• What this task involves
Each line from the one holding "dialogs and |" to the end of the listing below must be given again exactly as it appears.
◇ ◇ ◇ ◇
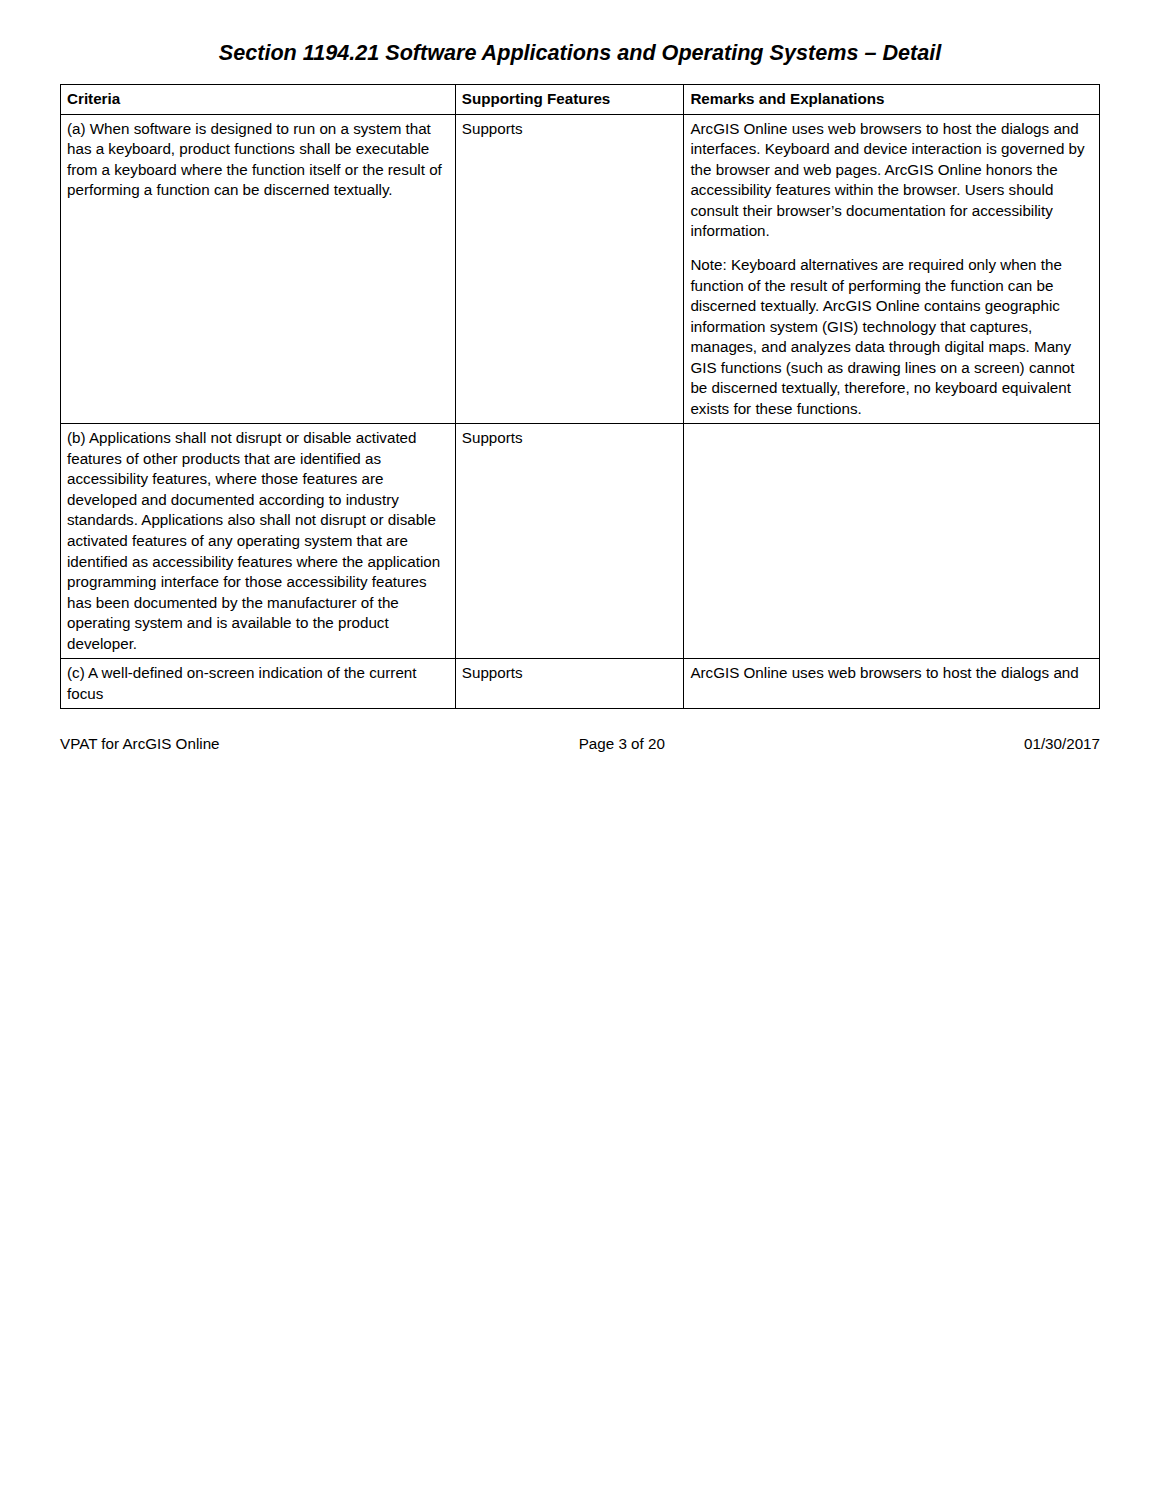Section 1194.21 Software Applications and Operating Systems – Detail
| Criteria | Supporting Features | Remarks and Explanations |
| --- | --- | --- |
| (a) When software is designed to run on a system that has a keyboard, product functions shall be executable from a keyboard where the function itself or the result of performing a function can be discerned textually. | Supports | ArcGIS Online uses web browsers to host the dialogs and interfaces. Keyboard and device interaction is governed by the browser and web pages. ArcGIS Online honors the accessibility features within the browser. Users should consult their browser’s documentation for accessibility information. Note: Keyboard alternatives are required only when the function of the result of performing the function can be discerned textually. ArcGIS Online contains geographic information system (GIS) technology that captures, manages, and analyzes data through digital maps. Many GIS functions (such as drawing lines on a screen) cannot be discerned textually, therefore, no keyboard equivalent exists for these functions. |
| (b) Applications shall not disrupt or disable activated features of other products that are identified as accessibility features, where those features are developed and documented according to industry standards. Applications also shall not disrupt or disable activated features of any operating system that are identified as accessibility features where the application programming interface for those accessibility features has been documented by the manufacturer of the operating system and is available to the product developer. | Supports | |
| (c) A well-defined on-screen indication of the current focus | Supports | ArcGIS Online uses web browsers to host the dialogs and |
VPAT for ArcGIS Online Page 3 of 20 01/30/2017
◇ ◇ ◇ ◇
• Exercise answer
| (c) A well-defined on-screen indication of the current focus | Supports | ArcGIS Online uses web browsers to host the dialogs and |
VPAT for ArcGIS Online Page 3 of 20 01/30/2017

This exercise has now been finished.